盯着庄枫说:“庄大律师,这起案子会是谁作的?”
“如果仅从证据的角度,我觉得就是宝叔作的。但你们都认为其中存在疑点,作案的另有其人。这让案情更加有趣。”
“宝叔做不了这样的案子。”
“在律师看来,证据落在谁身上,案件就是谁作的。当然,客观上他做不了此案,而是另有其人。这些都是你和小航说的。方主任,在法庭上,需要有完美的辩护论点——黑衣人潜入宝叔家,撕下他的衣襟,取了他的血迹,然后隐身。这意味着宝叔不是被麻醉,就是黑衣人太了得,他能取皮肉于无形。”
“你,”方娟激动地说,“你是西方电影看得太多了。”
“我是以西方的想象力来描绘。”庄枫平静地说。
“庄律师说的不无道理。”郑航对着方娟眨眨眼,阻止她提出反对意见,“但这起案件有太多的事不合逻辑。在问题解决之前,谁都有可能成为嫌疑人。当然,以符合作案条件为前提。”
方娟低头切割牛肉,不是很高兴,但是也没什么好争论的。
郑航若无其事地继续刚才的话题。“即使这个未知嫌疑人是个陌生人,他很可能还在辰河市。”
“他为什么不逃走呢?”方娟不可置信地问。
“他没理由走啊!这会儿,他大概正坐在酒吧或相关场所看新闻报道,密切追踪公安的最新侦查进度,然后与别的人讨论案情,问很多问题,一边体味当时作案的乐趣,一边在心里嘲笑公安的无能。”
方娟半信半疑地点点头。
郑航说:“经验主义的办案人员往往只会像呆头鹅一样向前冲,找物证、人证、鉴定,损耗人力。当这些证据找齐,配合鉴定,便以为万事俱备。他们倾向于靠实打实的东西来认定犯罪。事实依据是法理基础,但也是经验主义的幌子,很害人。”

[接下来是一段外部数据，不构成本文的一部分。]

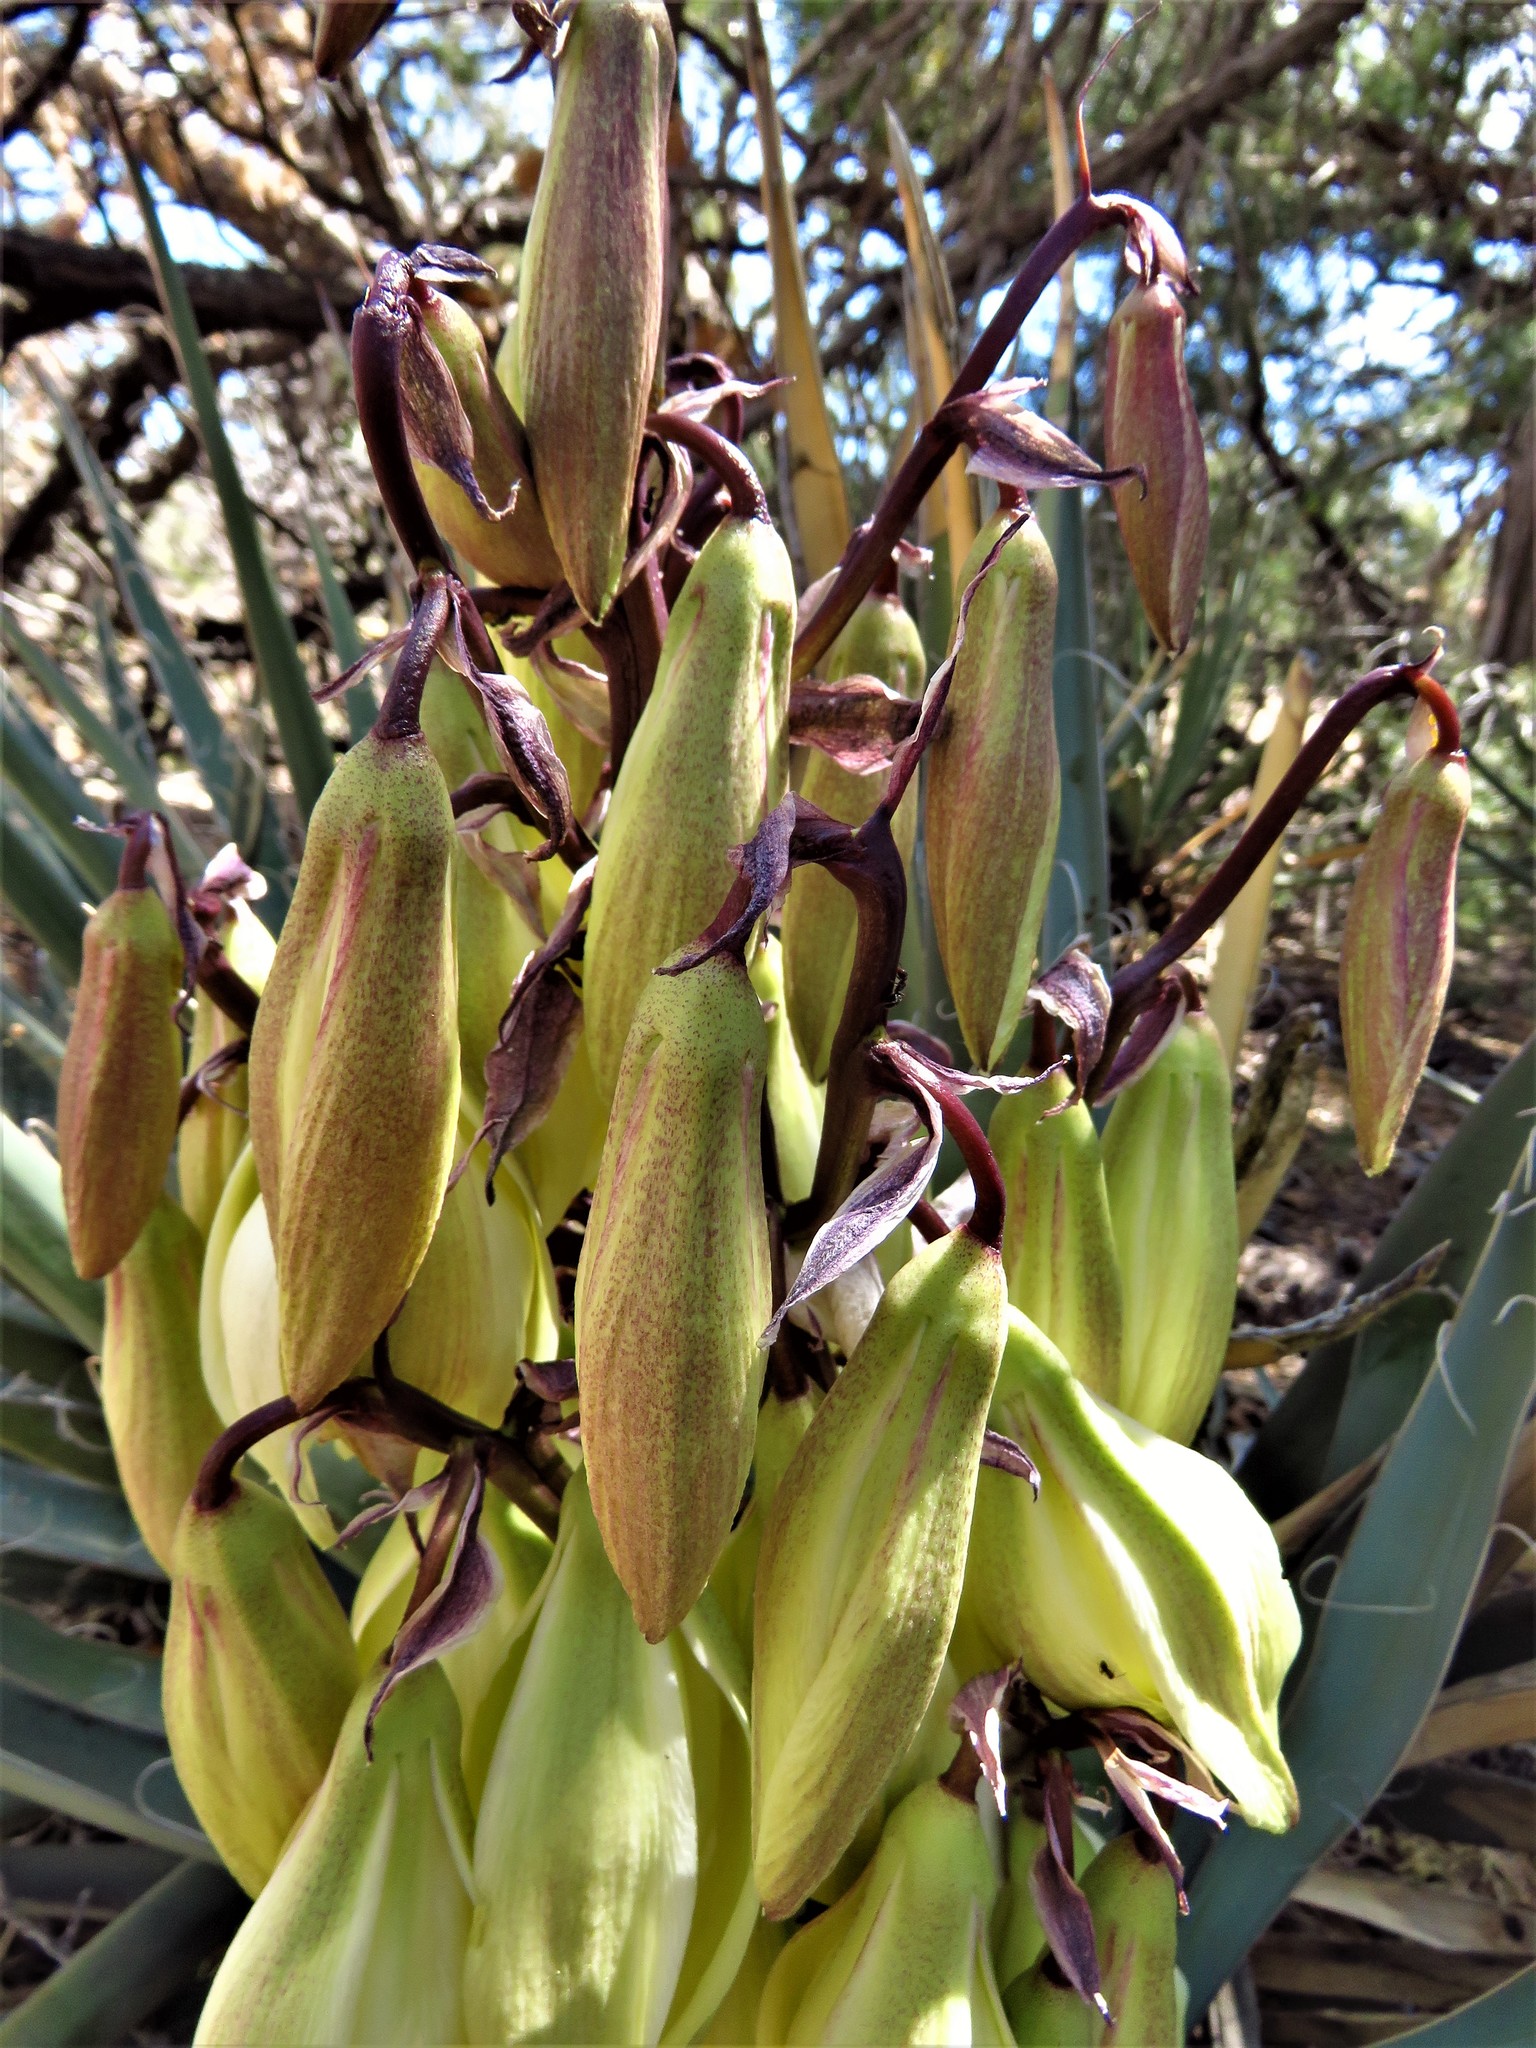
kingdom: Plantae
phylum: Tracheophyta
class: Liliopsida
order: Asparagales
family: Asparagaceae
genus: Yucca
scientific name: Yucca baccata
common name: Banana yucca
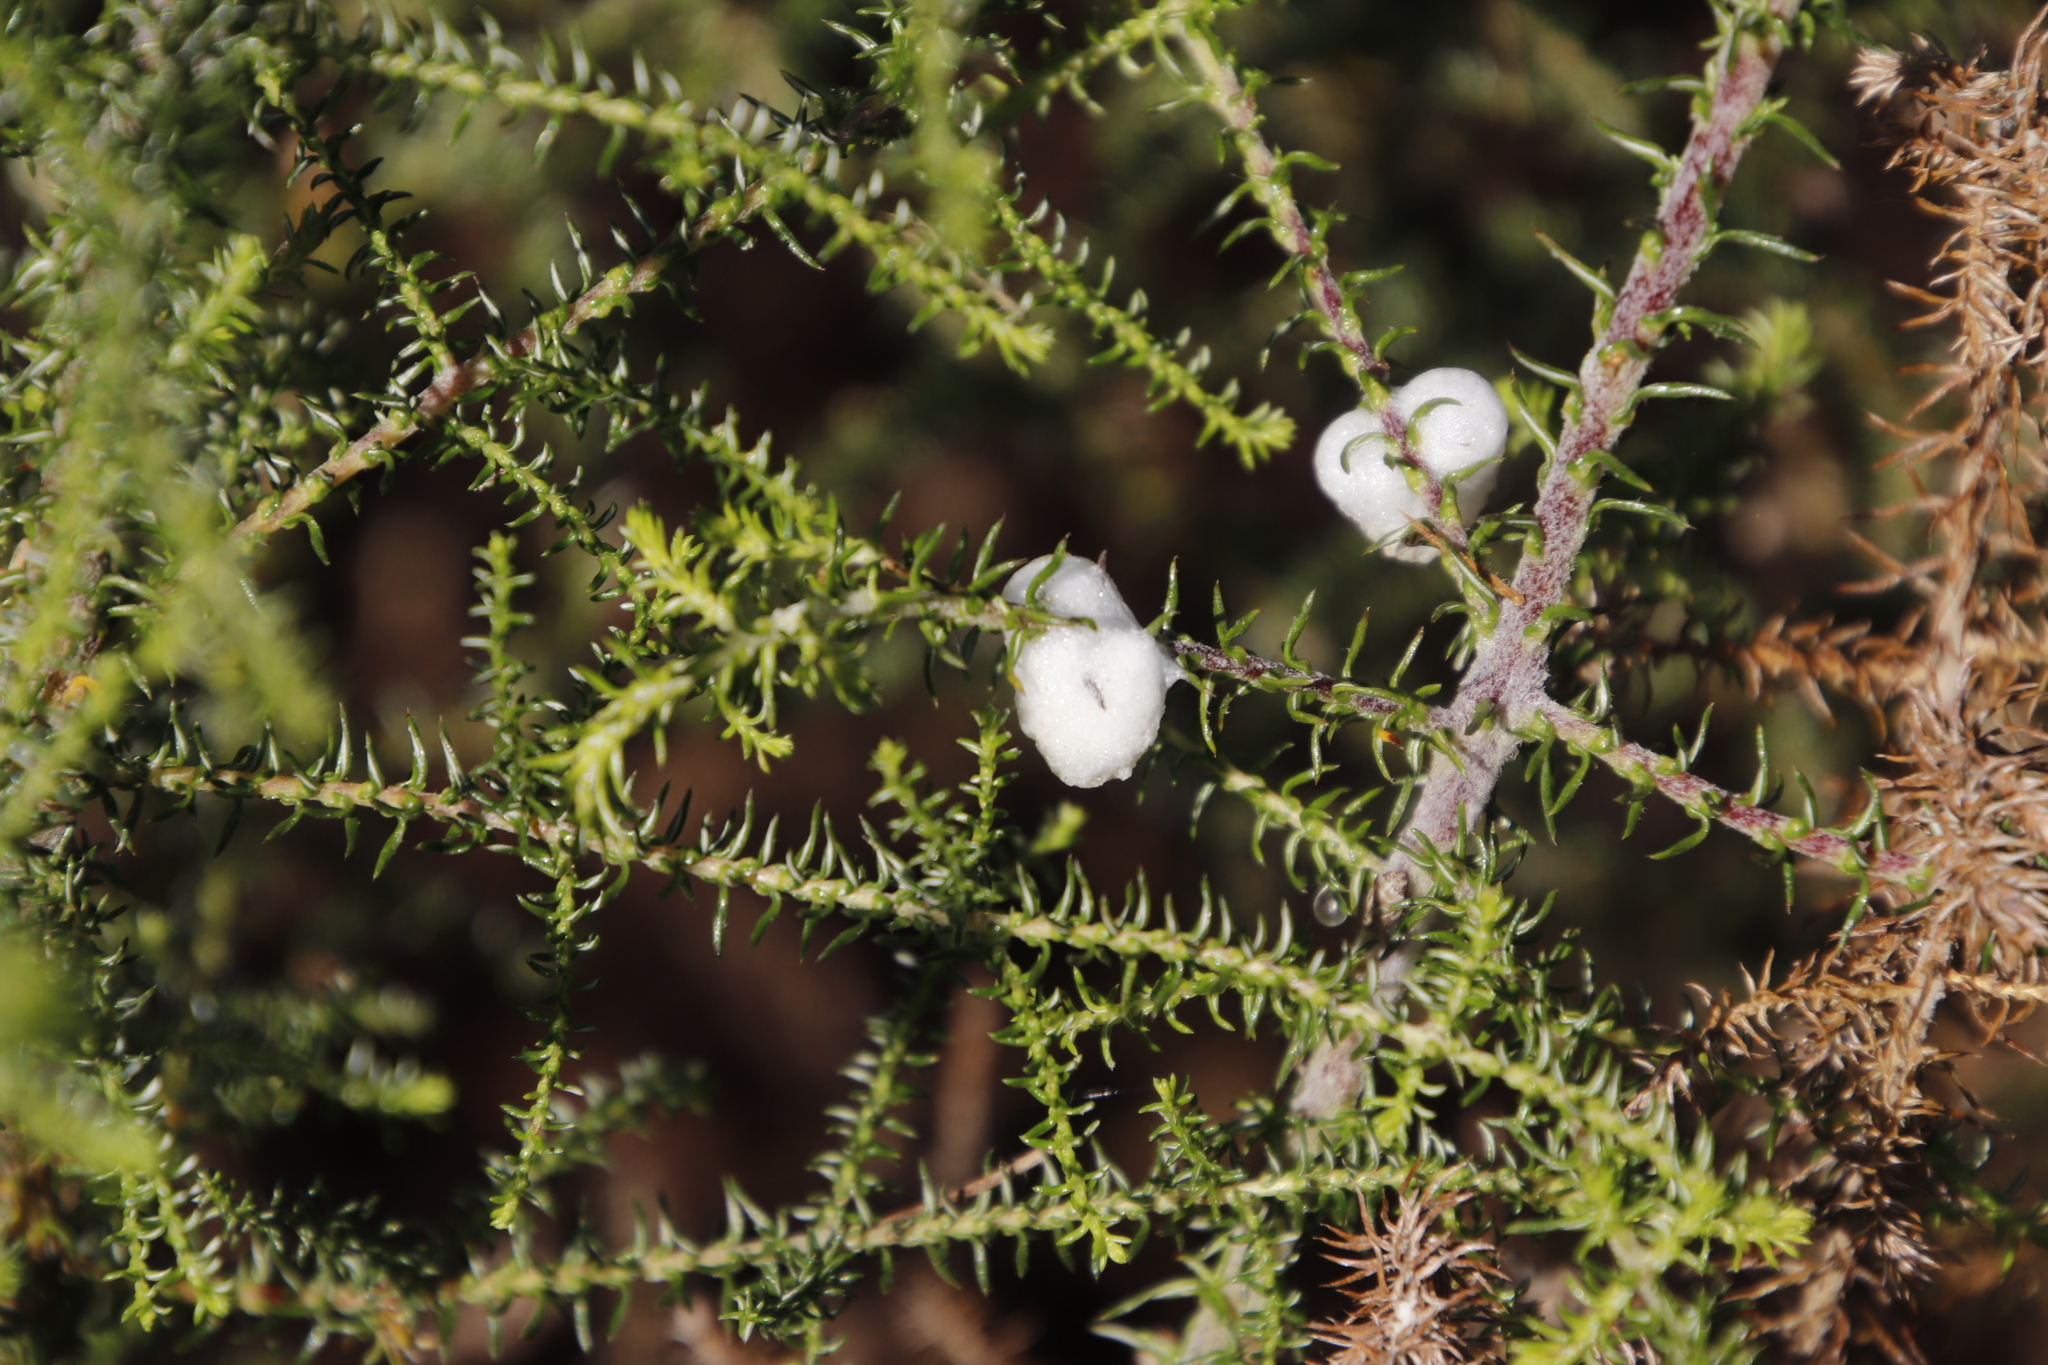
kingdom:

他看了一眼庄枫,接着说:“前几年的同类案件,就是这样把无辜的人送上法庭的,那是经验主义的后遗症。”
庄枫入迷地盯着郑航。“我想起来了,前几年,我受理过几起同类案件,担任被告人的法律援助律师。不论怎么看,都是证据确凿的,但仔细想想,或许其中确实有些不合情理,不仅仅是证据的问题。”
郑航没有吭声,方娟也没有。他们觉得,作为务实的律师,庄枫也许是合格的,但他的公理、道义和正义,不会像警察一样秉持无私无畏。因为,他代理那么多起同类案件,却从未提出疑问。一想起这点,他们心里就很不舒服。